- _Stated exercise_
Rewrite the listing below from its start through the line containing "scientific name: Danaus plexippus", changing each "phylum" to "division" and leaving everything else unchanged.

##### Task input

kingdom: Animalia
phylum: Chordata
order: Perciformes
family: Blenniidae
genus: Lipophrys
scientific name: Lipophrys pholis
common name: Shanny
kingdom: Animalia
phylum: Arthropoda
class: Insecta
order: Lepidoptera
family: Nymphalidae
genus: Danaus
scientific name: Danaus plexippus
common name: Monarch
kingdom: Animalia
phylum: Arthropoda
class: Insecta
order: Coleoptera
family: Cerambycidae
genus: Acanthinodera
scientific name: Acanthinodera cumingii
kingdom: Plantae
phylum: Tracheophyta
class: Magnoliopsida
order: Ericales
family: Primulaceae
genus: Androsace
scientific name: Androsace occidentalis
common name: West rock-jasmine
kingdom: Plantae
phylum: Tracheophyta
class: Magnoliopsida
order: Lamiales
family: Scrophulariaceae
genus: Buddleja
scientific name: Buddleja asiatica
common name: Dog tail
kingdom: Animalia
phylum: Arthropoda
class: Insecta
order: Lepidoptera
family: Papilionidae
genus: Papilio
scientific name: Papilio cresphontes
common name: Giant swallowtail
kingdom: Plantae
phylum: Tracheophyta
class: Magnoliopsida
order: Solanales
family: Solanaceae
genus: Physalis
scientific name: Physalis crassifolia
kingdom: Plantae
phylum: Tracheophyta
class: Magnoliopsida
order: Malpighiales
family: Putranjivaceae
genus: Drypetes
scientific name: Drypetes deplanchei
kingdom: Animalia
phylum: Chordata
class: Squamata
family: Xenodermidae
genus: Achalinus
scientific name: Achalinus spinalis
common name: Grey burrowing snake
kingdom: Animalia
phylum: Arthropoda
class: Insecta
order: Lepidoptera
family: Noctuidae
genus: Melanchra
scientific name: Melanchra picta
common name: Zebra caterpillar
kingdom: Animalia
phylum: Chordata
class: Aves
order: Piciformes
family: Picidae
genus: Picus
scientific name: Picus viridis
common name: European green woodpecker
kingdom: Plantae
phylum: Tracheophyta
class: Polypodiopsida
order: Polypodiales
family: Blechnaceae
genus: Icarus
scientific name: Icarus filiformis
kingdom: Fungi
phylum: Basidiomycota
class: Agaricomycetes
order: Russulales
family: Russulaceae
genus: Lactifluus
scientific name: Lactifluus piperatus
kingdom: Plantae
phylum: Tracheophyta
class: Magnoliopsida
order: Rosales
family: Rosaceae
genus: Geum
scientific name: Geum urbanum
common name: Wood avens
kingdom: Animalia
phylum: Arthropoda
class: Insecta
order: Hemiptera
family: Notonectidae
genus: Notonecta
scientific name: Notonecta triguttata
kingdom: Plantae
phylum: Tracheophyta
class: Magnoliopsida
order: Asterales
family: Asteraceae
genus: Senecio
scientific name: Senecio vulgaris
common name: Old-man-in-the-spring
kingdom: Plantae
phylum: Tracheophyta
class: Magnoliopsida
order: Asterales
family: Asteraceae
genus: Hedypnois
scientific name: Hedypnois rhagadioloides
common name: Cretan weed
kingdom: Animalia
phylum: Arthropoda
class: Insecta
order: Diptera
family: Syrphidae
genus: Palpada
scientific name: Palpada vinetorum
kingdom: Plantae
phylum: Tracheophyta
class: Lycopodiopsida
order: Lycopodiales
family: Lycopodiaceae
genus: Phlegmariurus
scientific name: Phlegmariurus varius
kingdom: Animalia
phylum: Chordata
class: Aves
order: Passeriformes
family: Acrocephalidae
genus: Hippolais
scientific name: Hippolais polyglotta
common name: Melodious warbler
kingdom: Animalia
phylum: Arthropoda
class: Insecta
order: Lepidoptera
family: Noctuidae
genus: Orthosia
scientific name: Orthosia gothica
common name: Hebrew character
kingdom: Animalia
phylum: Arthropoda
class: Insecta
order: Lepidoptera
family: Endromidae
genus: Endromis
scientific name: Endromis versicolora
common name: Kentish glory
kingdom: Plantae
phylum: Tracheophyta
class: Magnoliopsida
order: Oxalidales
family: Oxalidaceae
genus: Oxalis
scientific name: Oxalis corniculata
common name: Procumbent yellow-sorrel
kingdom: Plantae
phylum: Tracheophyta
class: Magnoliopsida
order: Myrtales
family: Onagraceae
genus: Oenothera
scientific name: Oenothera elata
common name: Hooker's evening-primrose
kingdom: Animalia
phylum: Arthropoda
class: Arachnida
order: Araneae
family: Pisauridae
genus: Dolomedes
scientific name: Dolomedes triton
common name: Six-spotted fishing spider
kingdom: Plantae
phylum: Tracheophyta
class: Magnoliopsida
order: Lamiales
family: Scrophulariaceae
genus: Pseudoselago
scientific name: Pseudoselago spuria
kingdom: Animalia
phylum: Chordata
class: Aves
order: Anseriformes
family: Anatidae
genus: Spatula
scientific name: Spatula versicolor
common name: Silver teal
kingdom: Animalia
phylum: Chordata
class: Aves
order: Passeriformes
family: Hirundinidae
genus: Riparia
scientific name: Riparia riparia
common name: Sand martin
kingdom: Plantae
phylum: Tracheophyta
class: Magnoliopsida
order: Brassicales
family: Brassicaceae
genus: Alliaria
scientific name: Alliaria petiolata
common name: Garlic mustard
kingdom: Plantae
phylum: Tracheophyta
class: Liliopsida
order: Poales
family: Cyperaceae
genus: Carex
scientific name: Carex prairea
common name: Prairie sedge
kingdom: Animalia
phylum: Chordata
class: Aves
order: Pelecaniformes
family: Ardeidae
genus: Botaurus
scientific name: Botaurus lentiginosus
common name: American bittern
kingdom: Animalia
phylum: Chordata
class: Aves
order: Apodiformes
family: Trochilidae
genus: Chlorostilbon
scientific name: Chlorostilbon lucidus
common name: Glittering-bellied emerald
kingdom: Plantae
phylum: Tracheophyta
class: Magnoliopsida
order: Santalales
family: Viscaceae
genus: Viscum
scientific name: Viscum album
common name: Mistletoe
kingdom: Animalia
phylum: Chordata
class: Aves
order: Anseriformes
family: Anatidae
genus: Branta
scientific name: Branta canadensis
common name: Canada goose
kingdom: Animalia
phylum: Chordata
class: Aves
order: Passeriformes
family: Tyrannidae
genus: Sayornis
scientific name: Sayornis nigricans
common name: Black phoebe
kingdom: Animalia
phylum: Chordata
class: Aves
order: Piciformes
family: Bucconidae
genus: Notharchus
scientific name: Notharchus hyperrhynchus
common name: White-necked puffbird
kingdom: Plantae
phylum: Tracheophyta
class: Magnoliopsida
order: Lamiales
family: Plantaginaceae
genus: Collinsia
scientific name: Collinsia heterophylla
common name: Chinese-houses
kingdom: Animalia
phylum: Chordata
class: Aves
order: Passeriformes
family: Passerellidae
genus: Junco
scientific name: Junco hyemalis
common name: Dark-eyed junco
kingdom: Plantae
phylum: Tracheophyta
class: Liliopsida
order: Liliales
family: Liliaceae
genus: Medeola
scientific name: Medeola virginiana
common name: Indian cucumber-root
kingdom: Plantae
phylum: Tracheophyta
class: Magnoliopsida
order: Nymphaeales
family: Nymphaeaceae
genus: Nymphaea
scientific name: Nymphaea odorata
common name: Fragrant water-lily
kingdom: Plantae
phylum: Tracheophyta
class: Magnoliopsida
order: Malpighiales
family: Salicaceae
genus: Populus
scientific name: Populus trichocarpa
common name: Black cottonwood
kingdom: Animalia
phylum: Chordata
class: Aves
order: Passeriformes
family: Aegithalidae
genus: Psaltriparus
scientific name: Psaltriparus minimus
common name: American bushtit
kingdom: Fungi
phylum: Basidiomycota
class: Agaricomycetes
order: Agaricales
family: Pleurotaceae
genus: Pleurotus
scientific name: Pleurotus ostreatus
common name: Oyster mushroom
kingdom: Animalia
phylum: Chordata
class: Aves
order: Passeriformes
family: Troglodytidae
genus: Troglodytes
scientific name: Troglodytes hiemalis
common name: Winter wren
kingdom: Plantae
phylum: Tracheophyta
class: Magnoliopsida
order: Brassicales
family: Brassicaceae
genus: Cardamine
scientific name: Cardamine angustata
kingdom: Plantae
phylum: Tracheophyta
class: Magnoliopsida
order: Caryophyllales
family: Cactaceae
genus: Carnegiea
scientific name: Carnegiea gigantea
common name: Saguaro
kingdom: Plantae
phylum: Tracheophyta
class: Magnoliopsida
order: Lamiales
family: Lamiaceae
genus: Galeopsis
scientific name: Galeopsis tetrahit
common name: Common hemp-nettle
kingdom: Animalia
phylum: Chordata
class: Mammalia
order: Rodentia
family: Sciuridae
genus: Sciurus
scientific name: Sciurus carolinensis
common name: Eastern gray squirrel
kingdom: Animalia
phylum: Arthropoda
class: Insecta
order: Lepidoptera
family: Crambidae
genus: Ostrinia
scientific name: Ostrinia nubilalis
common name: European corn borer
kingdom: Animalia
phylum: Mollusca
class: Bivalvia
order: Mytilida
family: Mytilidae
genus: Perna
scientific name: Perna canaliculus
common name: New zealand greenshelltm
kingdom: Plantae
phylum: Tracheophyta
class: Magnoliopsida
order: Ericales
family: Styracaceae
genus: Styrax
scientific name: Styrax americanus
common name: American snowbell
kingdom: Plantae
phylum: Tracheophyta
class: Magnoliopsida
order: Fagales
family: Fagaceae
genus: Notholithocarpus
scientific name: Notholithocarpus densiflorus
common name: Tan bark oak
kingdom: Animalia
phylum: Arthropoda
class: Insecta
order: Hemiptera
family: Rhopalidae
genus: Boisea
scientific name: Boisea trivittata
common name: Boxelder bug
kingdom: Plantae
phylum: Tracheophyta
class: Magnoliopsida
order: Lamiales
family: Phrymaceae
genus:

##########

- _Exercise result_
kingdom: Animalia
division: Chordata
order: Perciformes
family: Blenniidae
genus: Lipophrys
scientific name: Lipophrys pholis
common name: Shanny
kingdom: Animalia
division: Arthropoda
class: Insecta
order: Lepidoptera
family: Nymphalidae
genus: Danaus
scientific name: Danaus plexippus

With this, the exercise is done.